Job: Once the line containing "Fluid volume (mL) of 10 mL syringes" is found, please set it down along with each following line, exactly, to the end of the material.

──────────────────────────────

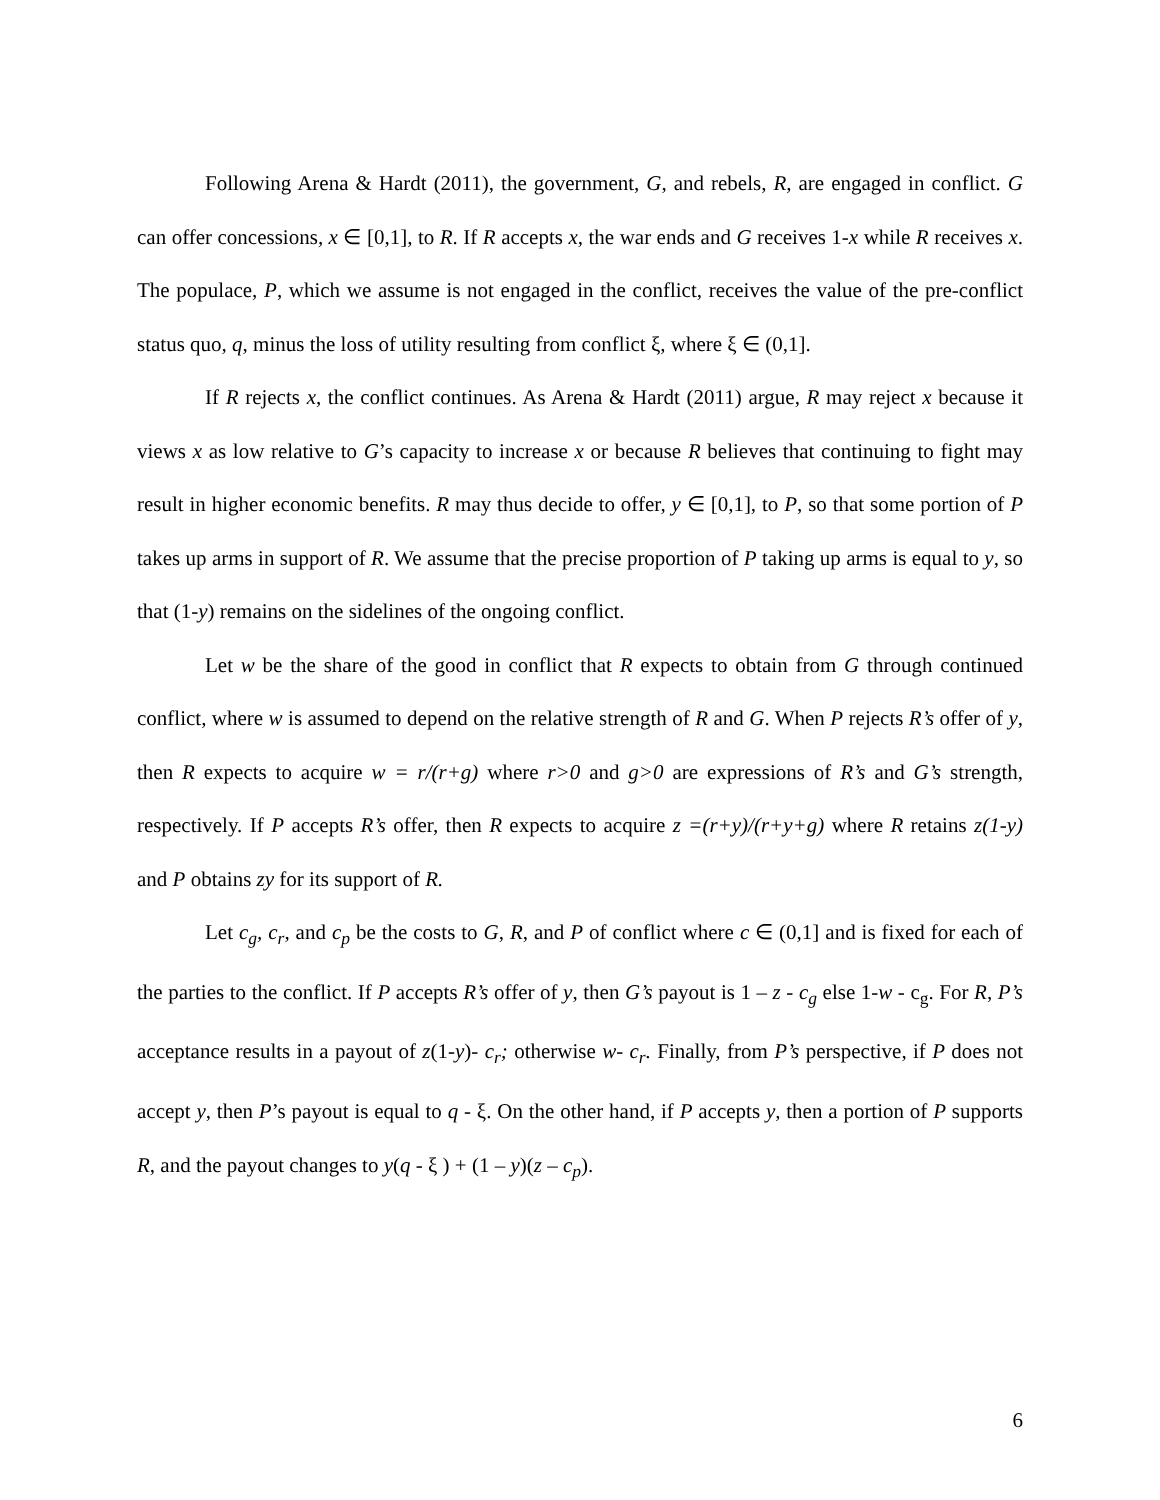Following Arena & Hardt (2011), the government, G, and rebels, R, are engaged in conflict. G can offer concessions, x ∈ [0,1], to R. If R accepts x, the war ends and G receives 1-x while R receives x. The populace, P, which we assume is not engaged in the conflict, receives the value of the pre-conflict status quo, q, minus the loss of utility resulting from conflict ξ, where ξ ∈ (0,1].
If R rejects x, the conflict continues. As Arena & Hardt (2011) argue, R may reject x because it views x as low relative to G’s capacity to increase x or because R believes that continuing to fight may result in higher economic benefits. R may thus decide to offer, y ∈ [0,1], to P, so that some portion of P takes up arms in support of R. We assume that the precise proportion of P taking up arms is equal to y, so that (1-y) remains on the sidelines of the ongoing conflict.
Let w be the share of the good in conflict that R expects to obtain from G through continued conflict, where w is assumed to depend on the relative strength of R and G. When P rejects R’s offer of y, then R expects to acquire w = r/(r+g) where r>0 and g>0 are expressions of R’s and G’s strength, respectively. If P accepts R’s offer, then R expects to acquire z =(r+y)/(r+y+g) where R retains z(1-y) and P obtains zy for its support of R.
Let c<sub>g</sub>, c<sub>r</sub>, and c<sub>p</sub> be the costs to G, R, and P of conflict where c ∈ (0,1] and is fixed for each of the parties to the conflict. If P accepts R’s offer of y, then G’s payout is 1 – z - c<sub>g</sub> else 1-w - c<sub>g</sub>. For R, P’s acceptance results in a payout of z(1-y)- c<sub>r</sub>; otherwise w- c<sub>r</sub>. Finally, from P’s perspective, if P does not accept y, then P’s payout is equal to q - ξ. On the other hand, if P accepts y, then a portion of P supports R, and the payout changes to y(q - ξ ) + (1 – y)(z – c<sub>p</sub>).
6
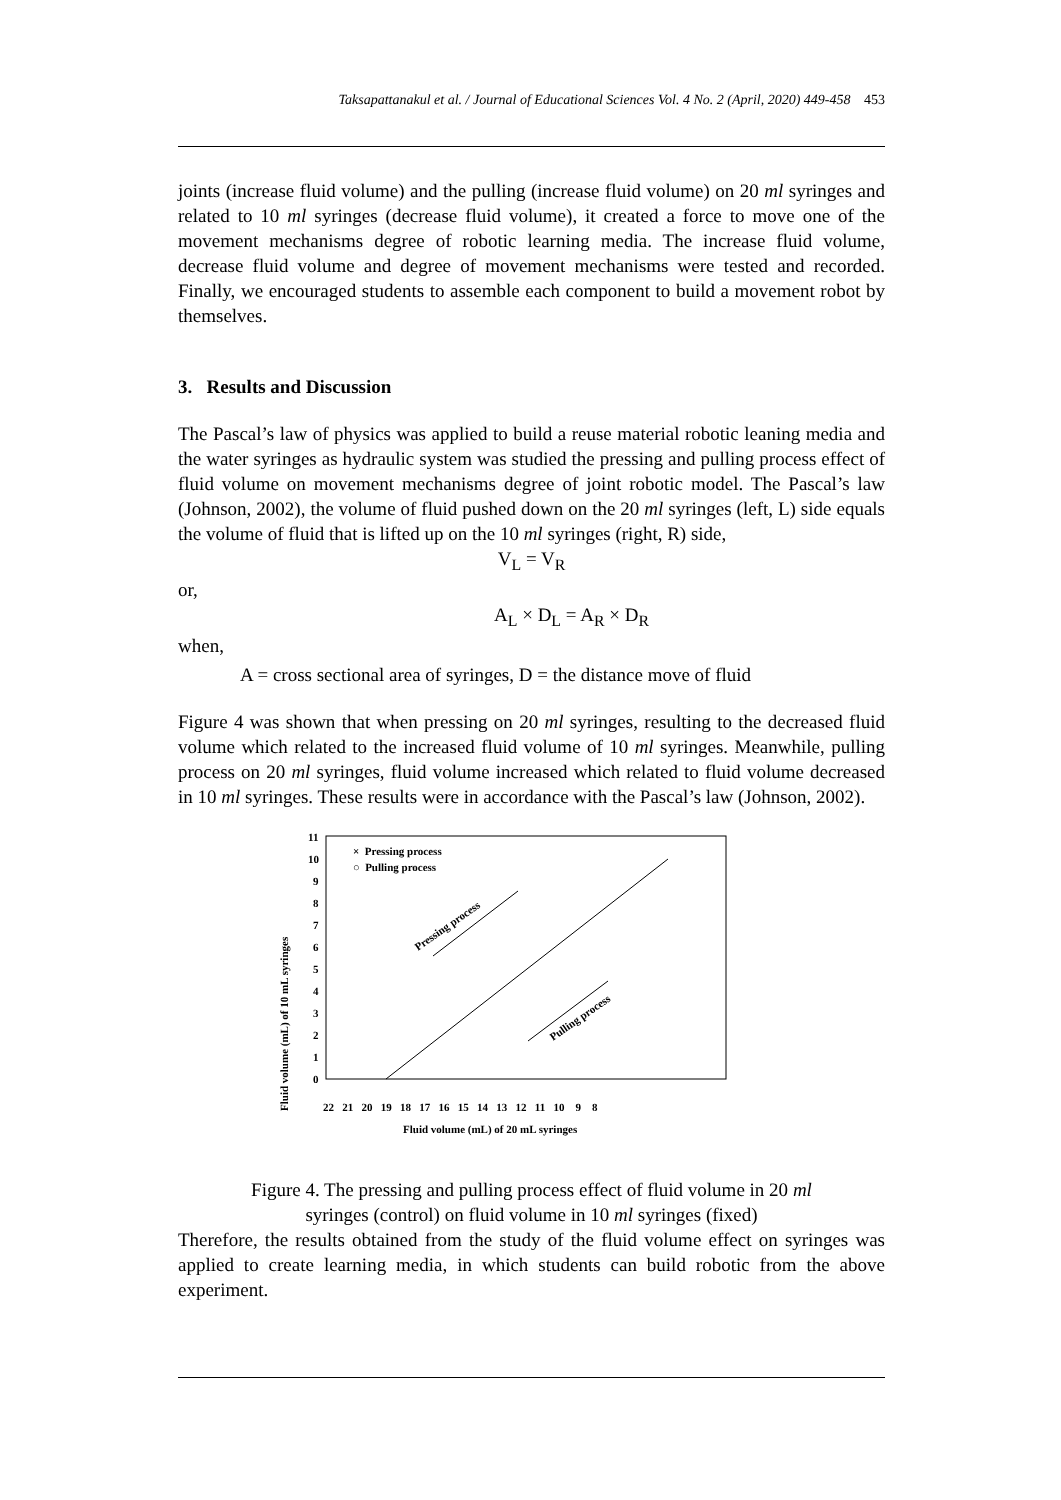Taksapattanakul et al. / Journal of Educational Sciences Vol. 4 No. 2 (April, 2020) 449-458 453
joints (increase fluid volume) and the pulling (increase fluid volume) on 20 ml syringes and related to 10 ml syringes (decrease fluid volume), it created a force to move one of the movement mechanisms degree of robotic learning media. The increase fluid volume, decrease fluid volume and degree of movement mechanisms were tested and recorded. Finally, we encouraged students to assemble each component to build a movement robot by themselves.
3. Results and Discussion
The Pascal’s law of physics was applied to build a reuse material robotic leaning media and the water syringes as hydraulic system was studied the pressing and pulling process effect of fluid volume on movement mechanisms degree of joint robotic model. The Pascal’s law (Johnson, 2002), the volume of fluid pushed down on the 20 ml syringes (left, L) side equals the volume of fluid that is lifted up on the 10 ml syringes (right, R) side,
V<sub>L</sub> = V<sub>R</sub>
or,
A<sub>L</sub> × D<sub>L</sub> = A<sub>R</sub> × D<sub>R</sub>
when,
A = cross sectional area of syringes, D = the distance move of fluid
Figure 4 was shown that when pressing on 20 ml syringes, resulting to the decreased fluid volume which related to the increased fluid volume of 10 ml syringes. Meanwhile, pulling process on 20 ml syringes, fluid volume increased which related to fluid volume decreased in 10 ml syringes. These results were in accordance with the Pascal’s law (Johnson, 2002).
Fluid volume (mL) of 10 mL syringes
11
10
9
8
7
6
5
4
3
2
1
0
22 21 20 19 18 17 16 15 14 13 12 11 10 9 8
Fluid volume (mL) of 20 mL syringes
× Pressing process
○ Pulling process
Pressing process
Pulling process
Figure 4. The pressing and pulling process effect of fluid volume in 20 ml
syringes (control) on fluid volume in 10 ml syringes (fixed)
Therefore, the results obtained from the study of the fluid volume effect on syringes was applied to create learning media, in which students can build robotic from the above experiment.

──────────────────────────────

Your response:
Fluid volume (mL) of 10 mL syringes
11
10
9
8
7
6
5
4
3
2
1
0
22 21 20 19 18 17 16 15 14 13 12 11 10 9 8
Fluid volume (mL) of 20 mL syringes
× Pressing process
○ Pulling process
Pressing process
Pulling process
Figure 4. The pressing and pulling process effect of fluid volume in 20 ml
syringes (control) on fluid volume in 10 ml syringes (fixed)
Therefore, the results obtained from the study of the fluid volume effect on syringes was applied to create learning media, in which students can build robotic from the above experiment.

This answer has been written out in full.